The Studio One 19 announces Dell's entry into the all-in-one consumer desktop market. It's significantly better than a budget all-in-one, the MSI Wind Top AE1900 or Lenovo IdeaCentre C300 for example, in terms of pure performance. Other things to watch out for include a glossy white plastic shell and a touchscreen display optimised for dual-touch input.
With its glossy white plastic shell and aluminum stand, the Dell Studio One 19 loosely resembles the Apple iMac. Build quality is pretty good and the display stands robustly on the adjustable stand. The 18.5-inch widescreen display (1366x768 resolution) is glossy and pleasing on the eye, and offers good viewing angles. But it gets smudged in no time, since it supports touch input. Although not quite perfect, the dual-touch optimised screen provides an acceptable touchscreen experience. You can pinch images to zoom in, scroll through long web pages, and do a lot more with on-screen gestures. Dell also includes a software utility called TouchZone which tries to add an iPhone-like, scrollable program launcher and manager which is especially touch-friendly, whether it was painting or striking the drums on the Studio One 19's screen, we had tons of fun. However, the TouchZone has a limited number of programs, therefore limited appeal as you can't add external programs, unfortunately.
The case design is good, and it weighs about 10.3-kg. There's a pronounced grilled bezel all around the screen which houses two onboard speakers on either side.
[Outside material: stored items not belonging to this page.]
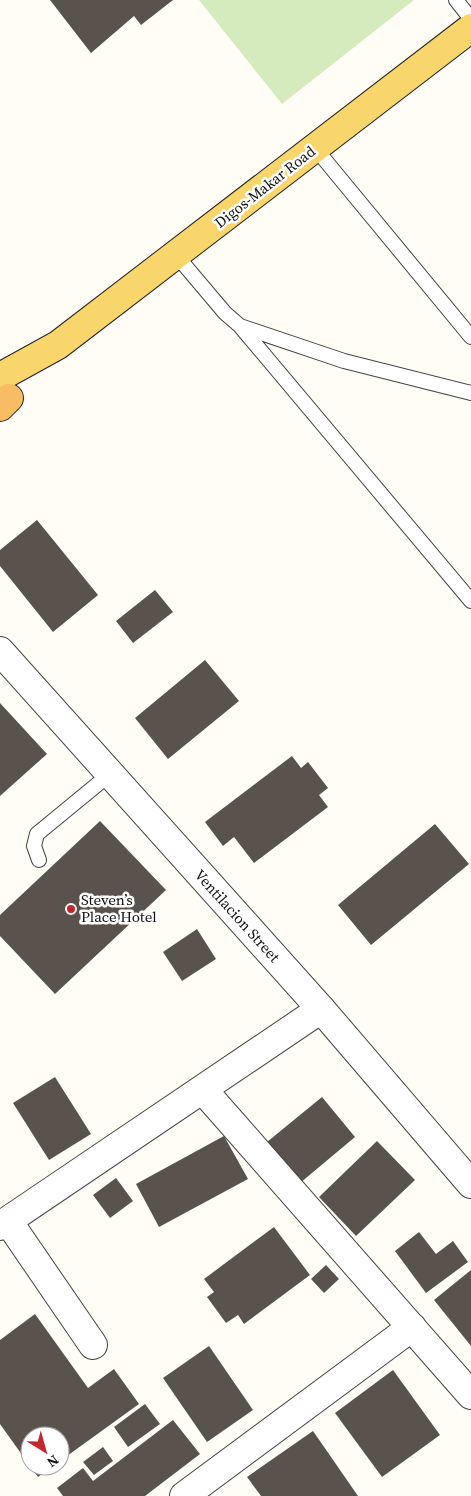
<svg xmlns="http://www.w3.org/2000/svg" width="471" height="1496" viewBox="0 0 471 1496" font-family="'Source Serif 4',serif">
	<rect width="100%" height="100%" fill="#fffdf5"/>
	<!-- green -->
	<path fill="#d5ebbd" d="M199 0H414L282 104Z"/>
	<!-- building -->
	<path fill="#5a524d" d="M50 0H173L141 25 134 16 91 53Z
		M37 520 98 595 53 632 0 566V550Z
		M155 590 173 612 133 643 116 621Z
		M205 660 239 701 168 759 135 718Z
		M0 703 47 754 0 796Z
		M292 756 301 768 308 762 328 788 319 795 328 807 254 863 234 837 223 846 205 822Z
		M100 821 166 890 55 994 0 936V915Z
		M435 824 469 864 371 945 338 905Z
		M197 929 216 959 182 981 163 952Z
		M55 1077 91 1134 49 1160 13 1103Z
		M322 1097 355 1137 300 1183 267 1142Z
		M224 1136 248 1179 159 1227 136 1184Z
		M377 1141 415 1180 356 1236 319 1197Z
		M116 1178 133 1201 110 1218 93 1195Z
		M274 1227 310 1275 244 1324 238 1315 226 1323 207 1297 214 1292 204 1279Z
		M419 1232 436 1254 453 1241 468 1262 426 1293 395 1251Z
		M326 1265 339 1279 324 1293 311 1279Z
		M471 1270V1346L434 1300Z
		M35 1314 88 1388 114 1369 139 1404 60 1461V1436H30V1466L0 1424V1340Z
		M209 1346 253 1410 207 1442 163 1378Z
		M393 1370 440 1435 382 1477 335 1413Z
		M145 1404 160 1424 128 1447 114 1427Z
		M173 1420 200 1454 145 1496H63L57 1488 83 1468 93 1481Z
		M313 1431 358 1496H261L247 1477Z
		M103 1447 113 1461 94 1475 83 1462Z
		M30 1466H53L38 1477Z"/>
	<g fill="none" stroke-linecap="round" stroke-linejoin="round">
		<defs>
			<path id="service" d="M456 0 471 19
				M315 148 471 337
				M176 255 225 313 240 326 344 361 471 393
				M240 326 471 601
				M39 860 34 846 37 834 110 774"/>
			<path id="minor" d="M203 1090 471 1395
				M8 1221 93 1345
				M0 1226 321 1009
				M184 1496 412 1327"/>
			<path id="tertiary" d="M0 651 321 1009 471 1184"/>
			<path id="primary" d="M0 377 58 345 471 28"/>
			<path id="trunk" d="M0 407 9 398"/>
		</defs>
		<!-- service casing -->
		<use href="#service" stroke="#444" stroke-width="16"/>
		<!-- minor casing -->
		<use href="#minor" stroke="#444" stroke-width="30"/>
		<!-- tertiary casing -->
		<use href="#tertiary" stroke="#444" stroke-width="30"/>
		<!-- primary casing -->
		<use href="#primary" stroke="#222" stroke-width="30"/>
		<!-- trunk casing -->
		<use href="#trunk" stroke="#222" stroke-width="30"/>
		<!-- service -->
		<use href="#service" stroke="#fff" stroke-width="14"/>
		<!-- minor -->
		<use href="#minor" stroke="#fff" stroke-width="28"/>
		<!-- tertiary -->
		<use href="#tertiary" stroke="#fff" stroke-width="28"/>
		<!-- primary -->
		<use href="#primary" stroke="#f9d66b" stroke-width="28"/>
		<!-- trunk -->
		<use href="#trunk" stroke="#f7bc64" stroke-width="28"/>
	</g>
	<!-- markers -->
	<circle fill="#c4262e" stroke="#fff" stroke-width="2" cx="71" cy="909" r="5"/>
	<g text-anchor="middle" stroke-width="5" stroke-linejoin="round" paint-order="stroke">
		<!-- street labels -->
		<g font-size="15" fill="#111" stroke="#fff">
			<text transform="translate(265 187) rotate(-38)" y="5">Digos-Makar Road</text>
			<text transform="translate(237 916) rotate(48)" y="5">Ventilacion Street</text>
		</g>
		<!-- poi labels -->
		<g font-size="15" fill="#111" stroke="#fff" text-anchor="start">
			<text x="81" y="905">Steven’s<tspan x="81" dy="17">Place Hotel</tspan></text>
		</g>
	</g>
	<!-- north arrow -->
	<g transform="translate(45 1451) rotate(143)"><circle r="24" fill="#ffffff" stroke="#a0a0a0"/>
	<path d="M0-4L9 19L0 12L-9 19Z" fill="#c4262e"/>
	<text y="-8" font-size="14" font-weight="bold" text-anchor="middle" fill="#111111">N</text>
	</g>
</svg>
Heat vents at the top, connectivity ports on the left, and a slot-loading DVD writer is placed on the right edge of the Dell Studio One 19. There's a handy touch-sensitive DVD eject button on the right-hand corner of the Studio One 19's screen bezel, a feature that we haven't seen even on most mainstream laptops that deploy a slot-loading drive. We also liked the bundled wireless keyboard and mouse that came with it. The keys feel nice and springy while typing on them and it has a row of multimedia buttons on top, not to mention a rotating volume dial. Both the mouse and keyboard have a battery-low indicator on them, and a wireless sync button to pair it with the Dell Studio One 19. Pairing the keyboard and mouse with the Dell Studio One 19 was very intuitive, no hassle at all.
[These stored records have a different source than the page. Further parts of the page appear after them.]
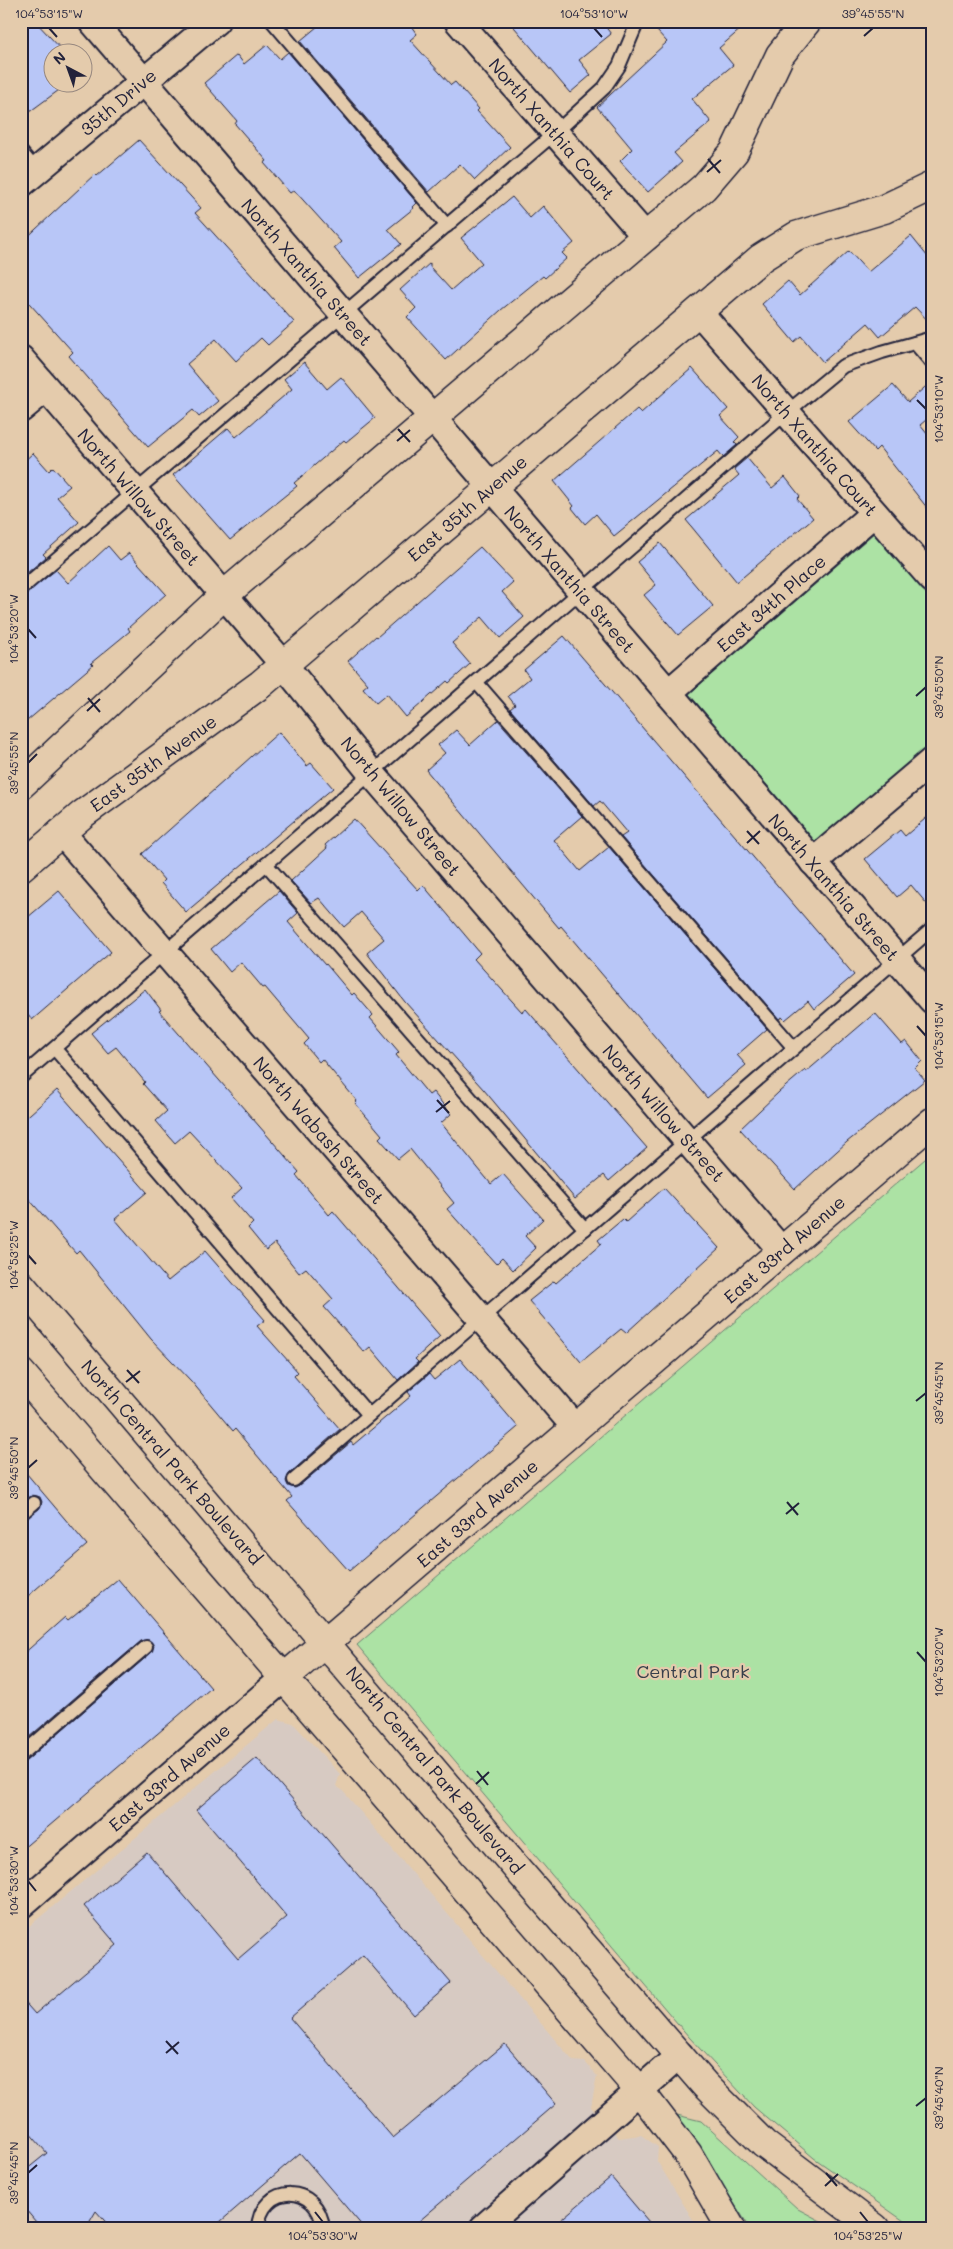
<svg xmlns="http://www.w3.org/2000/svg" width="953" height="2249" viewBox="0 0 953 2249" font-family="Mali,sans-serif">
<rect width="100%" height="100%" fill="#e4cbac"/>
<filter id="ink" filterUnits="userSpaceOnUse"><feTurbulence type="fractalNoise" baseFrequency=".02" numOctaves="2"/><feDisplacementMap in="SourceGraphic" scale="10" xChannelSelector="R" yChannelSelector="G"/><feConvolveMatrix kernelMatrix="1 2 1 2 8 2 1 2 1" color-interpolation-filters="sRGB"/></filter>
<g filter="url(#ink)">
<!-- built -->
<path fill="#d7cac2" d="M 278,1719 L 293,1723 L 340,1774 L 336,1786 L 342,1790 L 573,2061 L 585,2062 L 597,2076 L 591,2107 L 619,2138 L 641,2135 L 658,2147 L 657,2161 L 698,2228 L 21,2228 L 21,1933 Z"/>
<!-- green -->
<g fill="#ace2a4" stroke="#678270">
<path d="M 874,533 L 932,601 L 932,743 L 816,843 L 689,694 Z"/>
<path d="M 932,1153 L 932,2228 L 914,2228 L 814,2158 L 754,2107 L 689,2037 L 357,1645 Z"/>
<path d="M 677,2115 L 701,2121 L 798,2209 L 834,2228 L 750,2228 Z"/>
</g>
<!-- building -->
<g fill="#b8c6f7" stroke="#22223b">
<path d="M 21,21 L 35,21 L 64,52 L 52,52 L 52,82 L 70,82 L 21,118 Z"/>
<path d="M 324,21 L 407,21 L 417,34 L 410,40 L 451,85 L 455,82 L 479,109 L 477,111 L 510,147 L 475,180 L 460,164 L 429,192 L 300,41 Z"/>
<path d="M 509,21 L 601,21 L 611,34 L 579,60 L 591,75 L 570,93 Z"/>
<path d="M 648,21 L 750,21 L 719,48 L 733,65 L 692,99 L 711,122 L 674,153 L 682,162 L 648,192 L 620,161 L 632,149 L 597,107 L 667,42 Z"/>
<path d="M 267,45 L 280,59 L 288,52 L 417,203 L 413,207 L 414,208 L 388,229 L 401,244 L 359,278 L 334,248 L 341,242 L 294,190 L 290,193 L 264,163 L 267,161 L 235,124 L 237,121 L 204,83 L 237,55 L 244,64 Z"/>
<path d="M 139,140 L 201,208 L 195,213 L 294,322 L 268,345 L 261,338 L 236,361 L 216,339 L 187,364 L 218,401 L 199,417 L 193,410 L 148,447 L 69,356 L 73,352 L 21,294 L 21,243 L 95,174 L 97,176 Z"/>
<path d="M 512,197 L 530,218 L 543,206 L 574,243 L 562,253 L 567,258 L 545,278 L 543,276 L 501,310 L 446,360 L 407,317 L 416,308 L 400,290 L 430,263 L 430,267 L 451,290 L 482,263 L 461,238 Z"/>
<path d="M 911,236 L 932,262 L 932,325 L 915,307 L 880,337 L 868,323 L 823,362 L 801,336 L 794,342 L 762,304 L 788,281 L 800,295 L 849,251 L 868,272 Z"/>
<path d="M 304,362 L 327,389 L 341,377 L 375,418 L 346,442 L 344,440 L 294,483 L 297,486 L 230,540 L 173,475 L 228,428 L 236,437 L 292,389 L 284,379 Z"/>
<path d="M 692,368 L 728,409 L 720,416 L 739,437 L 734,442 L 737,445 L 723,457 L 718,451 L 614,536 L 596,514 L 585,524 L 572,508 L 574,506 L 554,481 L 637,409 L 641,413 Z"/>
<path d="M 932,381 L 932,415 L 920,425 L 932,440 L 932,514 L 879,447 L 875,451 L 849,422 L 893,385 L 908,402 Z"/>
<path d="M 33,453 L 49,471 L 53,467 L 70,486 L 57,497 L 79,522 L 43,554 L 46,557 L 21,578 L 21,464 Z"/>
<path d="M 747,458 L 772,488 L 785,477 L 800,496 L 797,499 L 813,518 L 737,582 L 686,520 L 739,475 L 734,469 Z"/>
<path d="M 660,543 L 713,606 L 678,635 L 644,595 L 656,585 L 637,562 Z"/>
<path d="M 108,546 L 120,560 L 129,553 L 166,594 L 128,628 L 130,631 L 91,663 L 93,665 L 21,726 L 21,597 L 56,570 L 68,583 Z"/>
<path d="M 480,547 L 513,582 L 502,592 L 524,617 L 500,638 L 482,617 L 452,643 L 470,664 L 449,683 L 447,681 L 406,717 L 387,694 L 376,703 L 363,688 L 368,684 L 348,661 L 376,636 L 377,637 Z"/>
<path d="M 564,636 L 854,975 L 814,1009 L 808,1001 L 785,1020 L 782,1017 L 779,1019 L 621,837 L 627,833 L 600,801 L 594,806 L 510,709 L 515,705 L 508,696 L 530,678 L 524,670 Z"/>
<path d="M 498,720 L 582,816 L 554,840 L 580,871 L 609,847 L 767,1029 L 737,1055 L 746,1065 L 707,1098 L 561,926 L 559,928 L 426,770 L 445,753 L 438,745 L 456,730 L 470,745 Z"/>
<path d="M 279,732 L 307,766 L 311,763 L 333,788 L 186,912 L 161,883 L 164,880 L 142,854 Z"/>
<path d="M 932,813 L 932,910 L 911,885 L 897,897 L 865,859 L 900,830 L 905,836 Z"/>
<path d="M 354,819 L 418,890 L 423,885 L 480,953 L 474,959 L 522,1012 L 526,1009 L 647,1148 L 609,1181 L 604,1175 L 575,1199 L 484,1090 L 405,1002 L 367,953 L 384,939 L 361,912 L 344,927 L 319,898 L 311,903 L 291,881 L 327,848 L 325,845 Z"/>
<path d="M 59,891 L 111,952 L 32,1020 L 21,1007 L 21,923 Z"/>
<path d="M 279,891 L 298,913 L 288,922 L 325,965 L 326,964 L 352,995 L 354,993 L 373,1015 L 370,1018 L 399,1052 L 396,1055 L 429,1095 L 433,1092 L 451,1114 L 441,1123 L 491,1184 L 503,1174 L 543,1219 L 525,1236 L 536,1248 L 513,1270 L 502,1258 L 496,1264 L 447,1209 L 454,1203 L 410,1149 L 398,1159 L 379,1138 L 382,1135 L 355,1103 L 357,1101 L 322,1059 L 319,1062 L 304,1044 L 309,1039 L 265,987 L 263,988 L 241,962 L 230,972 L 211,949 Z"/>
<path d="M 145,989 L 161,1010 L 159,1011 L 299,1172 L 296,1175 L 329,1215 L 333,1211 L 440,1336 L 415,1359 L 418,1362 L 398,1380 L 370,1347 L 364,1352 L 324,1307 L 333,1299 L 306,1268 L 299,1273 L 275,1243 L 266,1250 L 248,1228 L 253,1223 L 231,1198 L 242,1188 L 189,1131 L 175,1143 L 156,1121 L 167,1111 L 143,1084 L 145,1082 L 116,1047 L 108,1053 L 91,1033 Z"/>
<path d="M 875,1013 L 902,1044 L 906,1041 L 922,1061 L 915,1068 L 925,1080 L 847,1142 L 795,1189 L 740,1129 L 779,1092 L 805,1070 L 806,1072 Z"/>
<path d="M 57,1090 L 147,1192 L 115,1219 L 168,1281 L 205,1251 L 265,1320 L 257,1326 L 298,1372 L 294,1376 L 340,1429 L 289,1474 L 286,1481 L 288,1486 L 295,1488 L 299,1486 L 351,1442 L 353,1445 L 411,1396 L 408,1392 L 429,1374 L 434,1380 L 460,1359 L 518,1427 L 349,1571 L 287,1501 L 292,1497 L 235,1429 L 233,1431 L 191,1381 L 151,1339 L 79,1250 L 76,1253 L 21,1190 L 21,1122 Z"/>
<path d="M 664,1188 L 719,1248 L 626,1333 L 621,1329 L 581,1362 L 529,1301 L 554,1281 L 556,1283 L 601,1244 L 598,1240 L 623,1219 L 626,1222 Z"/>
<path d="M 21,1467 L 87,1545 L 21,1602 L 21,1522 L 39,1509 L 42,1502 L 40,1497 L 33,1495 L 21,1503 Z"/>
<path d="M 118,1579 L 211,1688 L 21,1850 L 21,1763 L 26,1761 L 151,1653 L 154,1646 L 149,1640 L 141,1641 L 21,1744 L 21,1656 L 65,1617 L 68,1620 Z"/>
<path d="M 257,1758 L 451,1983 L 414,2015 L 363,1955 L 290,2018 L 393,2138 L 505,2044 L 556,2104 L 411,2228 L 364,2228 L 300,2153 L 213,2228 L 111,2228 L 96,2211 L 86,2228 L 41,2228 L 21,2204 L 21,2174 L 47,2153 L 21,2123 L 21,1998 L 35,2014 L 117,1945 L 84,1906 L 147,1852 L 238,1959 L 287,1917 L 196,1810 Z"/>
<path d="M 611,2177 L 654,2228 L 551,2228 Z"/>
</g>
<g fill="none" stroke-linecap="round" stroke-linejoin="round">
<!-- service casing -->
<g stroke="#22223b" stroke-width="16">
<g id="service">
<path d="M 272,21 L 447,226"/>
<path d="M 21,152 L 37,171"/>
<path d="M 915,343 L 932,363"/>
<path d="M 21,589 L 555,133 L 604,88 L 619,66 L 638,21"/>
<path d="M 477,683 L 794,1048"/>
<path d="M 266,864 L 585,1229"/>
<path d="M 55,1049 L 369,1415"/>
<path d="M 21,1077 L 786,413 L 843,366 L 882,352 L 932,338"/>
<path d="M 294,1480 L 932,929"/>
<path d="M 21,1514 L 34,1503"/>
<path d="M 21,1755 L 146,1647"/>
<path d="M 258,2228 C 261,2182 319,2183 323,2228"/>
</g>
</g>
<!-- minor casing -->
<g stroke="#22223b" stroke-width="30">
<g id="minor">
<path d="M 92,21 L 932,1000"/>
<path d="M 458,21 L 646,237"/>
<path d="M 21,184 L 216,21"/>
<path d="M 699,312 L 932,579"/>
<path d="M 21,359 L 284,665 L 372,774 L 782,1251"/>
<path d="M 21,409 L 45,389"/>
<path d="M 668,693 L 874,513"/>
<path d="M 61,832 L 576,1428"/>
<path d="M 813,862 L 932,761"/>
<path d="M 21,1905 L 284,1678"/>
<path d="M 483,2228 L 680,2055"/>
</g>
</g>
<!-- tertiary casing -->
<g stroke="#22223b" stroke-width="31">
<g id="tertiary">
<path d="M 21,785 L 223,596 L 704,187 L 734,152 L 780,55 L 807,21"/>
<path d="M 21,867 L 83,814 L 261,684 L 761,258 L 796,236 L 884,209 L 932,186"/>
<path d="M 284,1678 L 932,1122"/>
</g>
</g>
<!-- secondary casing -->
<g stroke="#22223b" stroke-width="31">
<g id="secondary">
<path d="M 21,1285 L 519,1871 L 705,2085 L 764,2144 L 875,2228"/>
<path d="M 21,1373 L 639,2090 L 688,2154 L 731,2228"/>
</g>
</g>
<!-- service -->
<use href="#service" stroke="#e4cbac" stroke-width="12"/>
<!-- minor -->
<use href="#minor" stroke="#e4cbac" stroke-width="26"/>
<!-- tertiary -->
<use href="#tertiary" stroke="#e4cbac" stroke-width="28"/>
<!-- secondary -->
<use href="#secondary" stroke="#e4cbac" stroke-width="28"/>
</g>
</g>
<!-- ticks -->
<path fill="none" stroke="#22223b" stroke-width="2" d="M 49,28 L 57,37M 594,28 L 602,37M 864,36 L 873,28M 708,159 L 720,173M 707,172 L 721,160M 917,400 L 926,409M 398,429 L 410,442M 397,441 L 410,430M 28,629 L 36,638M 916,696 L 926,687M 88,698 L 100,712M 87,711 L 100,699M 28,763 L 37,754M 747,831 L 759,844M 747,843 L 760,831M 917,1026 L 926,1036M 437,1100 L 449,1113M 436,1112 L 450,1101M 28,1255 L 36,1264M 127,1370 L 139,1383M 126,1382 L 140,1371M 916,1401 L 926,1393M 28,1468 L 37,1460M 787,1502 L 798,1515M 786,1514 L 799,1503M 917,1652 L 926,1662M 477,1771 L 488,1785M 476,1784 L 489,1772M 28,1881 L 36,1891M 166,2041 L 178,2054M 166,2053 L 179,2042M 916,2106 L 926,2098M 28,2173 L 37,2165M 826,2173 L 837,2186M 825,2186 L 838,2174M 315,2212 L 323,2222M 860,2212 L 868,2222"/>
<g text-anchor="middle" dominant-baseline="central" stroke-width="4.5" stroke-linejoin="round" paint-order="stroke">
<!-- street labels -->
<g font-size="18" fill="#22223b" stroke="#e4cbac">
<text transform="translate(118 102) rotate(-40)">35th Drive</text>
<text transform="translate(552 129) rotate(49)">North Xanthia Court</text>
<text transform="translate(307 272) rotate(49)">North Xanthia Street</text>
<text transform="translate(815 445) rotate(49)">North Xanthia Court</text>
<text transform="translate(139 497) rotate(49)">North Willow Street</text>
<text transform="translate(467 508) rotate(-41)">East 35th Avenue</text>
<text transform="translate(570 579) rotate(49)">North Xanthia Street</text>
<text transform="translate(771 603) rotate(-41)">East 34th Place</text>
<text transform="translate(153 763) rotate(-36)">East 35th Avenue</text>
<text transform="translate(401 806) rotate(50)">North Willow Street</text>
<text transform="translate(834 887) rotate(49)">North Xanthia Street</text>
<text transform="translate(664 1113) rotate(49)">North Willow Street</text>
<text transform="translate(319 1130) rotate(49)">North Wabash Street</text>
<text transform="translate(784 1249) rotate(-41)">East 33rd Avenue</text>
<text transform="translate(172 1462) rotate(49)">North Central Park Boulevard</text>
<text transform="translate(477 1513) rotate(-41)">East 33rd Avenue</text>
<text transform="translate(435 1770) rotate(50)">North Central Park Boulevard</text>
<text transform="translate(169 1777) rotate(-41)">East 33rd Avenue</text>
</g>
<!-- park labels -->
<g font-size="18" fill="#373f4b" stroke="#e4cbac">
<text x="693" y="1671">Central Park</text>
</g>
</g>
<!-- margin -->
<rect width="953" height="2249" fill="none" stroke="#e4cbac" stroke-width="55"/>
<!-- north arrow -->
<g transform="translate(68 68) rotate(319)"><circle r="24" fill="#e4cbac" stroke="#96877f"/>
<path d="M0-4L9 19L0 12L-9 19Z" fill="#22223b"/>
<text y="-8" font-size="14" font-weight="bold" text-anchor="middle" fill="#22223b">N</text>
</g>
<rect x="28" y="28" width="898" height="2194" fill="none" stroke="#22223b" stroke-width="2"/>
<g font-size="12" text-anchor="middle" fill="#22223b">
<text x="49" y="18">104°53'15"W</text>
<text x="594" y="18">104°53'10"W</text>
<text x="873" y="18">39°45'55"N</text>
<text transform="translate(939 409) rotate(-90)" y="4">104°53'10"W</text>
<text transform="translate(14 629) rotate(-90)" y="4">104°53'20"W</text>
<text transform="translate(939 687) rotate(-90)" y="4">39°45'50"N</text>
<text transform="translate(14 763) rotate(-90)" y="4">39°45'55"N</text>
<text transform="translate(939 1036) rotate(-90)" y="4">104°53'15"W</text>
<text transform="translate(14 1255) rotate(-90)" y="4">104°53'25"W</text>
<text transform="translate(939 1393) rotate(-90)" y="4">39°45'45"N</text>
<text transform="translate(14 1468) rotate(-90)" y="4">39°45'50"N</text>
<text transform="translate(939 1662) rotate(-90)" y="4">104°53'20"W</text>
<text transform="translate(14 1881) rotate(-90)" y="4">104°53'30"W</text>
<text transform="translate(939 2098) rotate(-90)" y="4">39°45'40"N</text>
<text transform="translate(14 2173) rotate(-90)" y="4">39°45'45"N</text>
<text x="323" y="2240">104°53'30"W</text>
<text x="868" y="2240">104°53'25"W</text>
</g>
</svg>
The Dell Studio One 19 has pretty good building blocks. It has an Intel Core 2 Duo E7500 2.93-GHz processor, 4GB of DDR2 RAM, and a 320GB 7200rpm hard drive, also there's 64-bit Windows Vista Home Premium included to fully utilise the 4GB RAM at disposal. There's no Gigabit Ethernet, only slower 100Mbit/sec LAN support. Surprisingly, no Wi-Fi either, but you can optionally opt for it if you want to wirelessly browse the Web on the Studio One 19. No TV tuner card or wireless remote, like the IdeaCentre A600, either. But a 7-in-1 card reader, six USB ports, and audio jacks are built in.
Throughout our benchmarks, the Studio One 19 performed very well, except on gaming. A WorldBench 6 score of 112 is very high, 25 points higher than the Lenovo IdeaCentre A600's 87, and that means the Studio One 19 is very well adept at playing movies and multitasking with several apps. Both 720p and 1080p high-definition videos played extremely well, no stutter or lag to report. That's mostly thanks to an Nvidia GeForce 9200 integrated on the Studio One 19's Nvidia MCP 7A chipset. Like the IdeaCentre C300, the most you can do is play 3- or 4-year old games at best, that's it for gaming. Sound from the two onboard speakers was pretty clear, if not loud, and decent. Overall, we liked what we saw of the Dell Studio One 19.
At £599, the Dell Studio One 19 is somewhere in between the entry-level Atom-based all-in-ones and high-end all-in-ones like the Lenovo IdeaCentre A600 and Apple iMac 20-inch. It's a balanced product, offering good value for money, and it comes with a better-than-average touchscreen experience. Buy it if you are unconvinced about the compromises of some Atom-based all-in-ones and don't want to shell out a fortune for a good-looking all-in-one.